A steaming plate of South African boerewors with a side of chakalaka gravy is served at this quaint restaurant in a northeastern corner of Beijing, while a playlist of kwaito, Afrikaans treffers (hit songs) and house music plays in the background. Artworks of African wildlife adorn the walls and a chalkboard promises delicacies like ostrich steak. On the bar counter, the flags of China and South Africa hang side-by-side.
Welcome to Pinotage, a haven of South African cuisine in the Chinese capital. It's owned and operated by Toby Cao, who also acts as its chef.
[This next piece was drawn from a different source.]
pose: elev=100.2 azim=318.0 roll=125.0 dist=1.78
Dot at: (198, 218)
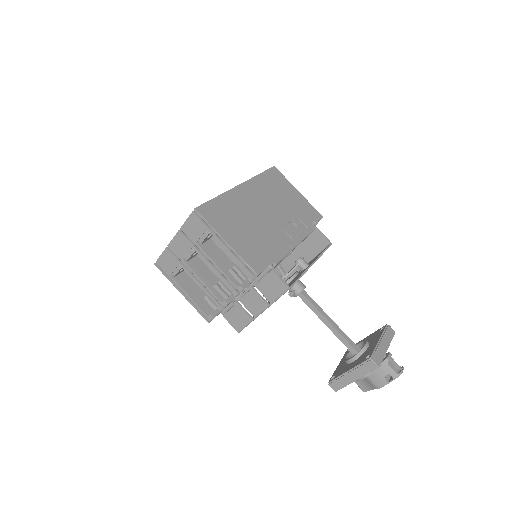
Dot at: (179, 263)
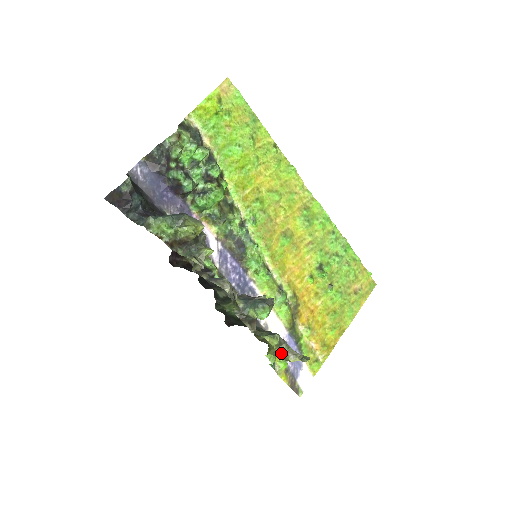
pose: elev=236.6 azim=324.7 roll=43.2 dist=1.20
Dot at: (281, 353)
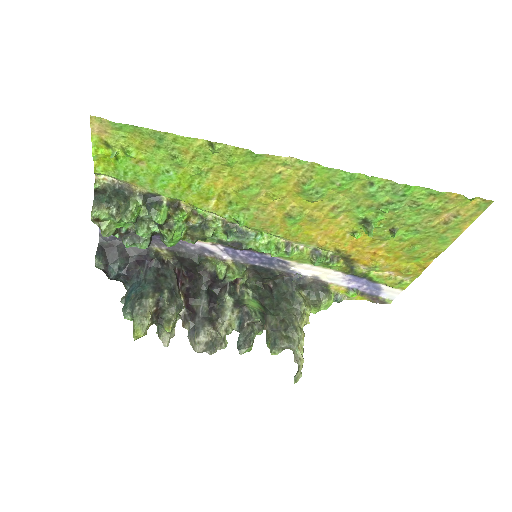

Named after a signature South African red wine variety, Pinotage has been running in Beijing since 2008 and serving a variety of dishes unique to the country. Ingredients for the food items are sourced locally, including the casings for the boerewors. Toby said trial and error was the only way he could achieve such authentic tastes.
"There is no secret to South African food, you just keep doing it and work with customer feedback… With boerewors, we took a lot of time to find the right casings. We worked on our recipe in terms of salt, coriander and the quantity of ingredients to get a balance of spices. We make boerewors almost every day. We have 10 different kinds of sausages. I blend the spices and vinegar, and then we fill the casings with the meat and spices, that can take two to three hours for 20 kilograms," he said.
Toby's first interactions with South Africa goes back to 1999, when he worked in the juice industry and began visiting the country after forming a relationship with Ceres Juice in the Western Cape province. This led to importing wine to China, and eventually his current restaurant business. At its peak, Pinotage operated in Beijing, Xi'an, Dalian and Changchun. Over the years, the restaurant has served the likes of South African billionaire and media mogul Koos Bekker, singer Jan Blohm and popular band Freshlyground who also performed at the restaurant.
These days, with a smaller operation from earlier heydays, Toby's key focus is getting the dishes right, and adding more. As he speaks, a customer walks in and orders an ostrich burger.
He highlights the popularity of their bunny chow, a dish of a hollowed out loaf of bread filled with a curry. Pinotage serves both lamb and chicken varieties. It's a dish with deep roots in South Africa's British colonial and agricultural history.
"There were a lot of sugar farms around Durban in KwaZulu-Natal; many Indians went to South Africa to work on these farms. Bunny chow (and the curries that are contained in it) developed as a street food there. The bread served as a bowl, or container," he said.
"With bunny chow, it was being ordered twice a week. So, about after a month, our version became more authentic. Some people just come for the bunny chow."
And if you are feeling like a nibble, perhaps try their biltong, a traditional dried meat snack, or rusks, a biscuit-like sweet baked treat that pairs well with tea or coffee.
"We have a drying machine for biltong. I have tasted biltong in South Africa before. When I do biltong, I try to not make it too salty. We want to make it dry, but also tender, and not overwhelmed by other spices. We make it often, about once a week, and calculate how much we need, about 50 times a year."